Department of Environmental Sciences and Engineering, Gillings School of Global Public Health, The University of North Carolina at Chapel Hill, Chapel Hill, North Carolina27599, United States.
The Institute for Environmental Health Solutions, Gillings School of Global Public Health, The University of North Carolina at Chapel Hill, Chapel Hill, North Carolina27599, United States.
Environ Sci Technol. 2022 Dec 6;56(23):17131-17142. doi: 10.1021/acs.est.2c06043. Epub 2022 Nov 18.
The prevalence of wildfires continues to grow globally with exposures resulting in increased disease risk. Characterizing these health risks remains difficult due to the wide landscape of exposures that can result from different burn conditions and fuel types. This study tested the hypothesis that biomass smoke exposures from variable fuels and combustion conditions group together based on similar transcriptional response profiles, informing which wildfire-relevant exposures may be considered as a group for health risk evaluations. Mice (female CD-1) were exposed via oropharyngeal aspiration to equal mass biomass smoke condensates produced from flaming or smoldering burns of eucalyptus, peat, pine, pine needles, or red oak species. Lung transcriptomic signatures were used to calculate transcriptomic similarity scores across exposures, which informed exposure groupings. Exposures from flaming peat, flaming eucalyptus, and smoldering eucalyptus induced the greatest responses, with flaming peat grouping with the pro-inflammatory agent lipopolysaccharide. Smoldering red oak and smoldering peat induced the least transcriptomic response. Groupings paralleled pulmonary toxicity markers, though they were better substantiated by higher data dimensionality and resolution provided through -omic-based evaluation. Interestingly, groupings based on smoke chemistry signatures differed from transcriptomic/toxicity-based groupings. Wildfire-relevant exposure groupings yield insights into risk assessment strategies to ultimately protect public health.

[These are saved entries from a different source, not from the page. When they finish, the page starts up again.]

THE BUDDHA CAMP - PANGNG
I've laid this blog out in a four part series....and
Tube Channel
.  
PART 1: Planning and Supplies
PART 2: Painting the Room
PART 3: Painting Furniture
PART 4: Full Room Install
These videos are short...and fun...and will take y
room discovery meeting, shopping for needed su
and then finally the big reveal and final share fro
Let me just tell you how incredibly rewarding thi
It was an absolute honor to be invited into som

野火的发生率在全球范围内持续增长,由此导致的暴露会增加疾病风险。由于不同的燃烧条件和燃料类型可能导致广泛的暴露,因此很难描述这些健康风险。本研究检验了这样一个假设,即不同燃料和燃烧条件下产生的生物质烟雾暴露可以根据相似的转录反应谱聚集在一起,这为哪些与野火相关的暴露可以被视为一个组进行健康风险评估提供了信息。通过口咽吸入,将等量的生物质烟雾冷凝物暴露于雌性 CD-1 小鼠,这些烟雾冷凝物是由桉树、泥炭、松树、松针或红橡木物种的明火或闷烧燃烧产生的。使用肺转录组特征来计算跨暴露的转录组相似性得分,从而告知暴露分组。明火泥炭、明火桉树和闷烧桉树的暴露引起的反应最大,明火泥炭与促炎剂脂多糖聚集在一起。闷烧红橡木和闷烧泥炭引起的转录组反应最小。分组与肺毒性标志物平行,尽管通过基于组学的评估提供的更高数据维度和分辨率更好地证实了这一点。有趣的是,基于烟雾化学特征的分组与基于转录组/毒性的分组不同。与野火相关的暴露分组为风险评估策略提供了深入了解,最终可以保护公众健康。